Mrs Guidevay presents Regardez-nous danser, the second novel in Leila Slimani’s trilogy. The reader follows the Belhaj family in post-Protectorate Morrocco. The country lives under the rule of Hassan II, and the police represses any form of political opposition. The story tells how groups such as the emerging bourgeoise or the hippie movements try to oppose the repression that hits the country after the failed coup in July 1971.

Mr Loggia presents the novel Soleil au ventre, by Jean Hougron, published in 1952. It forms the third part of a series of 7 novels entitled “The Indochinese night”.

In his novel, as in the rest of his cycle, Hougron tells the story of the last years of French Indochina, through the eyes of the colonists. Unwilling to leave South-East Asia, where they settled, they witness with great pain the evolution towards a war of independence.

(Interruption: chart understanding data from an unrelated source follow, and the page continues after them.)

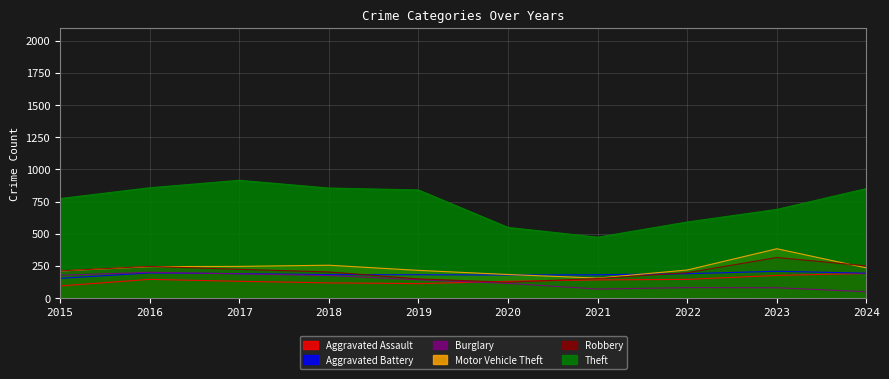

What is the value of the Aggravated Battery point at the 6th from the left?

180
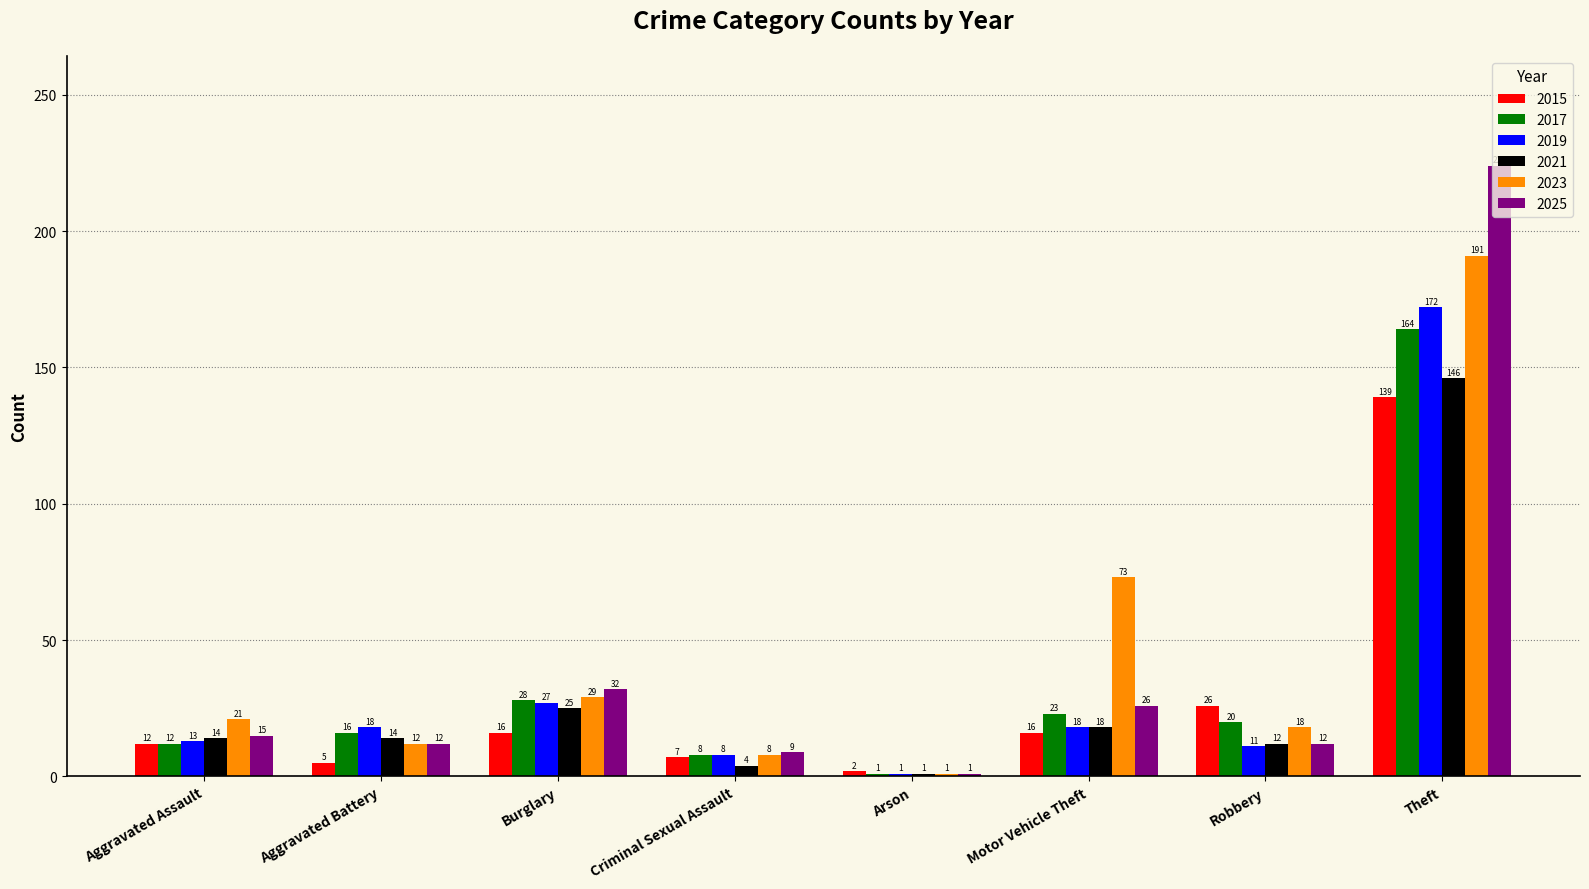

What is the total value across all series at Arson?

7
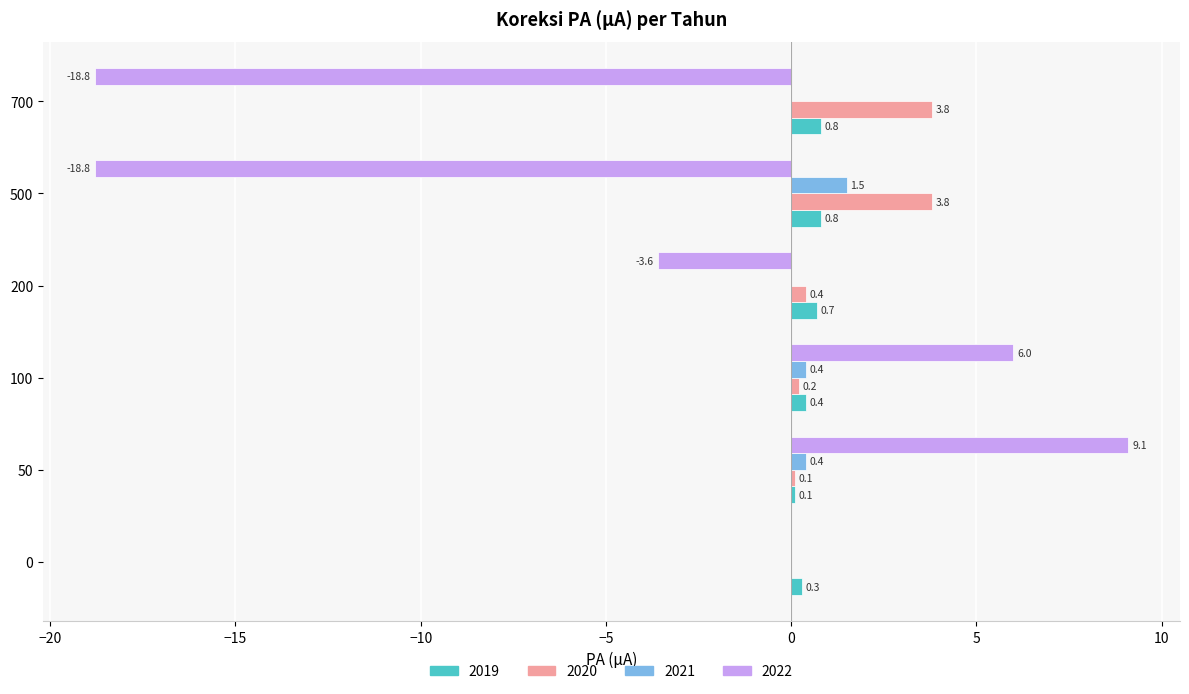

What is the greatest value displayed?

9.1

Unlike authors from the 1880s or the 1910s, Hougron does not rely on the literary devices of exoticism, and he does not celebrate the conquest of Indochina by France. He is more concerned by the representation of mourning and of nostalgia, for a world whose disappearance seems inevitable.

In the 1950s, Hougron was read and translated, until he somehow fell into oblivion in the following decades. But he is, with Boissière, Pouvourville, Loti, Malraux, or Duras, who all wrote about Indochina, one of the most brilliant and authentic writers of his time.

Mr Loggia presents Paradise, by Abdulrazak Gurnah, a Tanzanian writer born in Zanzibar, Nobel Prize in Literature in 2021.

The reader follows the journey of Yusuf, a young boy, whose life changes dramatically when his parents sell him to “Uncle Aziz”. The novel shows how, in this beginning of the 20th century, Africa is on the verge of losing its soul and its mysteries, under the threat of more European conquests.